After that, the remaining ice was washed with ethanol andmelted it another 0.5 centimeters on each side. The final samples were rinsed with sterile water. Thus, scientists made sure that they were examining layers of ice that were not contaminated by other bacteria and viruses.

How millennial viruses appeared

Genome-rich giant viruses puzzled scientistsand sparked a debate about their origins. According to one hypothesis, viruses did not have a common ancestor, they descended from some protocellular forms that more than three billion years ago competed with the last universal common ancestor (LUCA), from which all living things originated. These protocells lost out to LUCA, but did not disappear from the scene, but adapted to parasitize on his descendants.

Giant viruses have survived to this day.

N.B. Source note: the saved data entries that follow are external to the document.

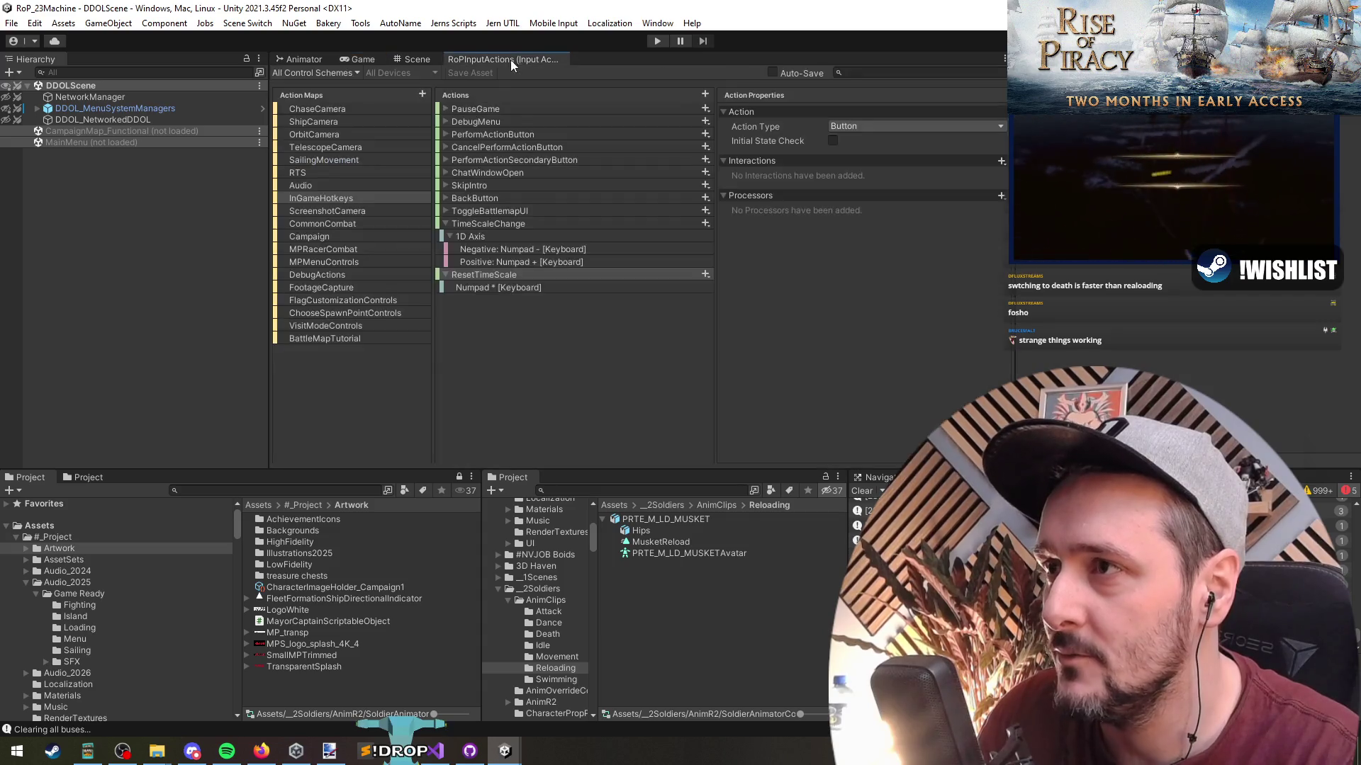
left_click(307, 59)
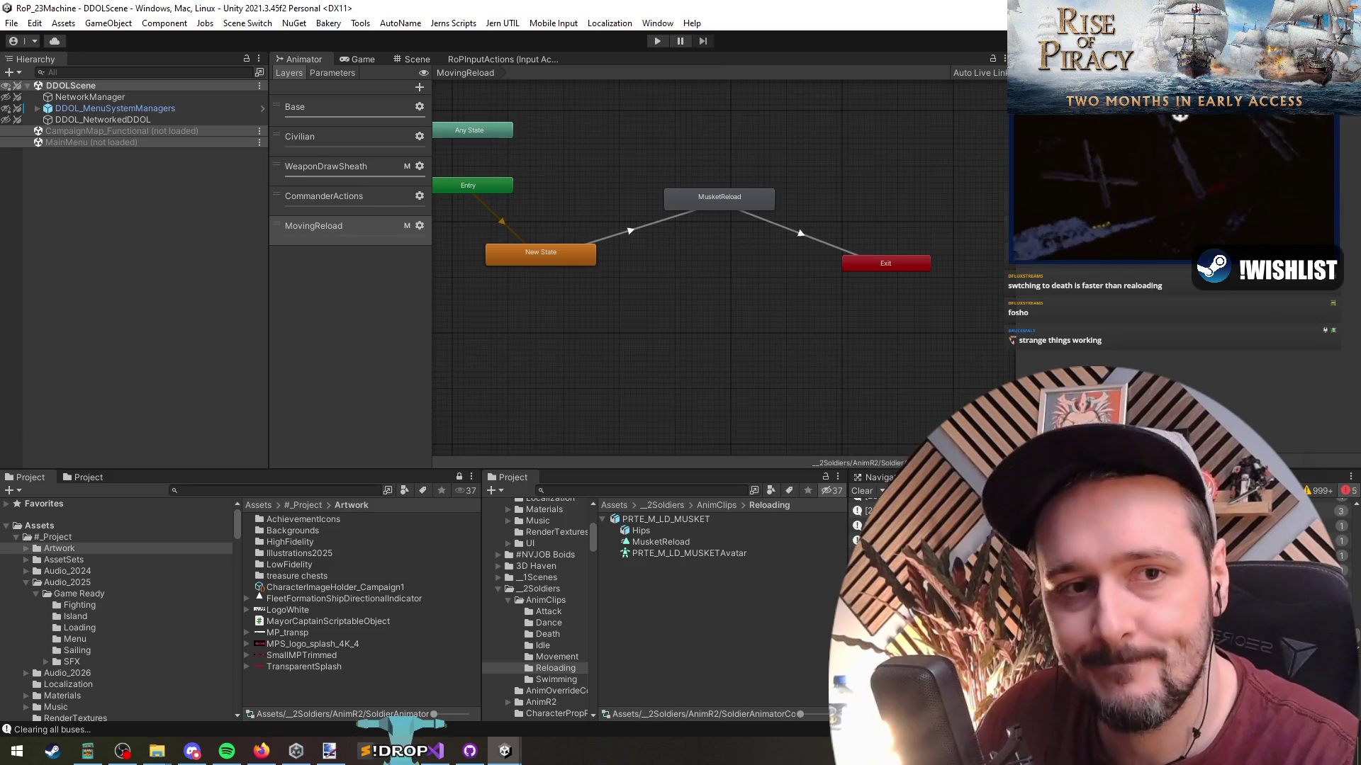
left_click(202, 287)
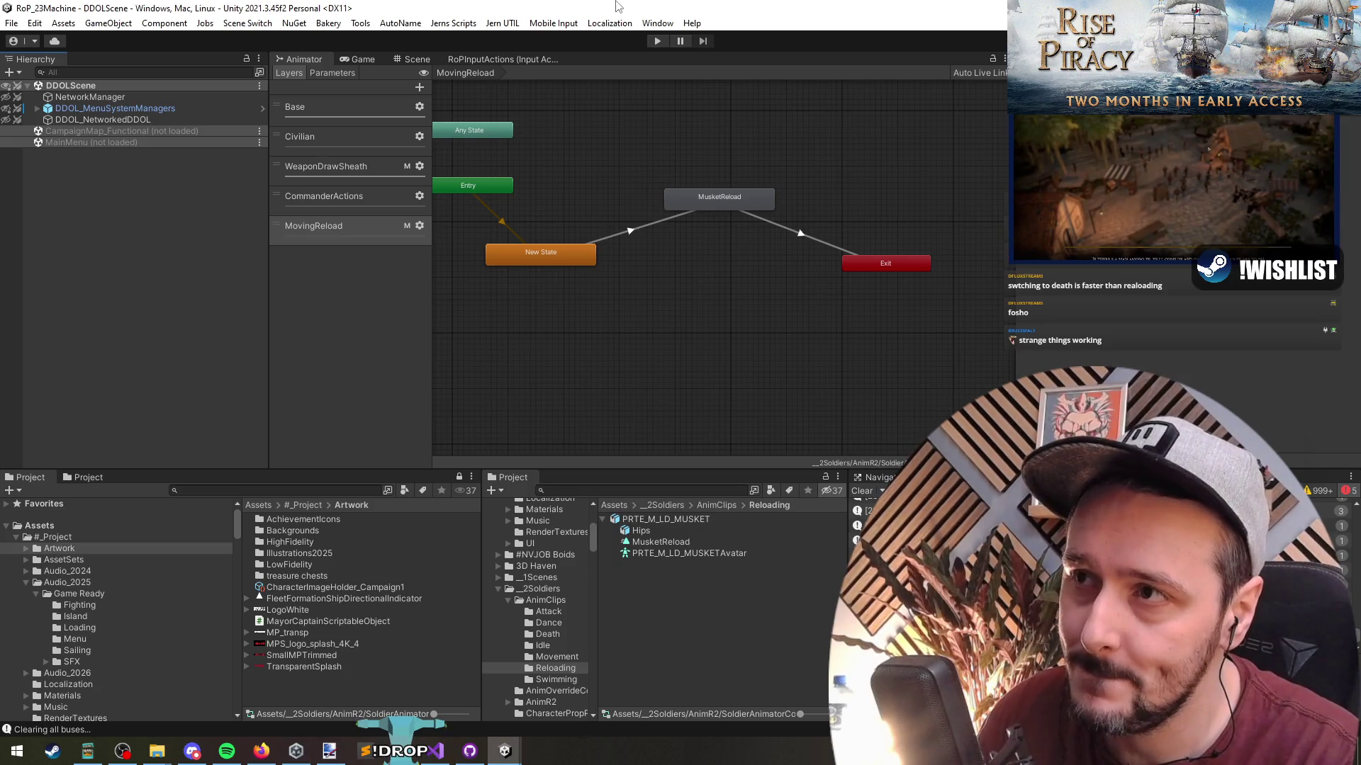
left_click(657, 40)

Scientists describe more and more of their modern representatives not only in acanthamoebas, but also in other protists.

Conclusion

The threat of new viruses emerging due to melting glaciers exists, but it is not new: glaciers have been melting for centuries, so the potential danger has been present for many years. 

In addition, the danger comes not only from viruses in honest permafrost: scientists have found that every year there is a 2% chance that a new pandemic will begin. 

The deadliest pandemic in modern history was the Spanish Flu, which killed more than 30 million people between 1918 and 1920.

The likelihood of a recurrence of such a pandemic fluctuatesfrom 0.3% to 1.9% per year for the studied period of time. On the other hand, this means that a pandemic of this magnitude should occur within the next 400 years.